Avvenire, 26 agosto 2023

Intervista al sottosegretario alla giustizia Ostellari: “Previsti totem elettronici negli istituti per consentire ai detenuti di consultare testi e documenti nella loro lingua”.

È confermato: per alleviare la condizione di forte disagio dei detenuti e limitare il numero dei suicidi il governo approverà una modifica del regolamento penitenziario portando da quattro a sei i colloqui telefonici mensili con i parenti, come aveva annunciato alla vigilia di Ferragosto il ministro Nordio in visita alle Vallette di Torino. Si tratta, in sostanza, di un’ora complessiva di telefonate ogni 30 giorni (ciascuna, infatti, ha una durata massima di dieci minuti).

“Il Consiglio dei ministri esaminerà la proposta già a settembre, nell’ambito di un “pacchetto carcere” che stiamo preparando con il collega Delmastro - precisa Andrea Ostellari, sottosegretario alla Giustizia - ma va chiarito che questo provvedimento allarga e non restringe il regime ordinario vigente. Concede più diritti. Inoltre, sarà previsto un intervento normativo (art. 61 Dpr 230/2000) che permetterà al direttore di un istituto di pena di utilizzare lo strumento delle telefonate per “ragioni trattamentali”. E lo potrà fare senza alcun limite: il principio a cui bisogna rispondere - aggiunge - rimane sempre quello della rieducazione della persona reclusa, e non si parla quindi di un premio”.

Ma cosa prevede, oltre a questo, il “pacchetto” che il governo sta predisponendo?

Nuove regole e diritti che vanno coniugati tra loro. Innanzitutto il rispetto e la tutela di chi opera all’interno del carcere, a cominciare dagli agenti penitenziari e dagli educatori che devono agire con strumenti adeguati. Mi piacerebbe poi, ma il progetto sarà pronto nei prossimi mesi, la realizzazione di “totem elettronici” da sistemare nelle sezioni degli istituti, per dare la possibilità ai detenuti di visionare in digitale i propri documenti, anche i conti correnti personali, per esempio, e, per gli stranieri, tradurre nella propria lingua atti che sono utili alla loro vita dentro il carcere. Lo valuteremo all’esito dello studio di fattibilità.

Associazioni di volontariato hanno contestato, con una lettera inviata a Nordio, Mattarella e a papa Francesco, la proposta di aumentare il “monte ore” di chiamate alla famiglia. La ritengono insufficiente e inadeguata. Ma su altri fronti, che cosa si può fare?

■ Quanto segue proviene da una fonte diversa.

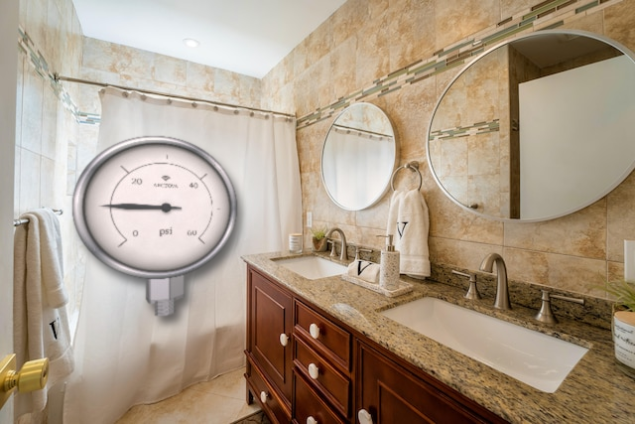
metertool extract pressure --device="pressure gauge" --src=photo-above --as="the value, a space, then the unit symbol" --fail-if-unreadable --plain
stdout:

La questione del lavoro rimane fondamentale. C’è la legge Smuraglia che favorisce le assunzioni di detenuti anche dentro il carcere. Però abbiamo visto che esistono parecchie difficoltà da parte delle imprese private ad accedere negli istituti penali per portare merci e attrezzature ed è un impegno maggiore per gli addetti alla sorveglianza. Bisogna metterci mano. Per questo è stata creata una cabina di regia con il Cnel e a ottobre ci sarà un evento pubblico in cui verranno illustrate delle nuove proposte. Inoltre, aziende e cooperative devono essere informate meglio sui benefici fiscali e contributivi che hanno a disposizione se assumono detenuti.

Come risolvere invece il problema del sovraffollamento e delle strutture fatiscenti?

Nuove carceri non se ne possono costruire per il momento: è troppo costoso. Stiamo monitorando caserme ed altri edifici pubblici dismessi per vedere quelli che possono essere riutilizzati anche come strutture per percorsi diversi, per chi deve scontare pene brevi, per esempio o deve essere curato per disagi psichici.

Una riforma complessiva del sistema è ancora lontana?

Prima bisogna intervenire con l’incremento del personale, che è insufficiente, e garantire che in ogni istituto vi sia un direttore, senza più sedi “ad interim’: Lo stiamo facendo con concorsi già banditi e prossime nomine. Il tema carcere in ogni caso deve essere affrontato da molteplici punti di vista e con l’apporto di tutti, welfare, sanità, Regioni ed enti locali devono svolgere il loro compito. Anche perché i disagi dei detenuti, se non si riesce a limitare le recidive e ad applicare il principio della pena come rieducazione, poi li paga l’intera comunità. E non va dimenticato il personale che soffre a causa di aggressioni e violenze e ha bisogno di sapere che lo Stato è dalla loro parte.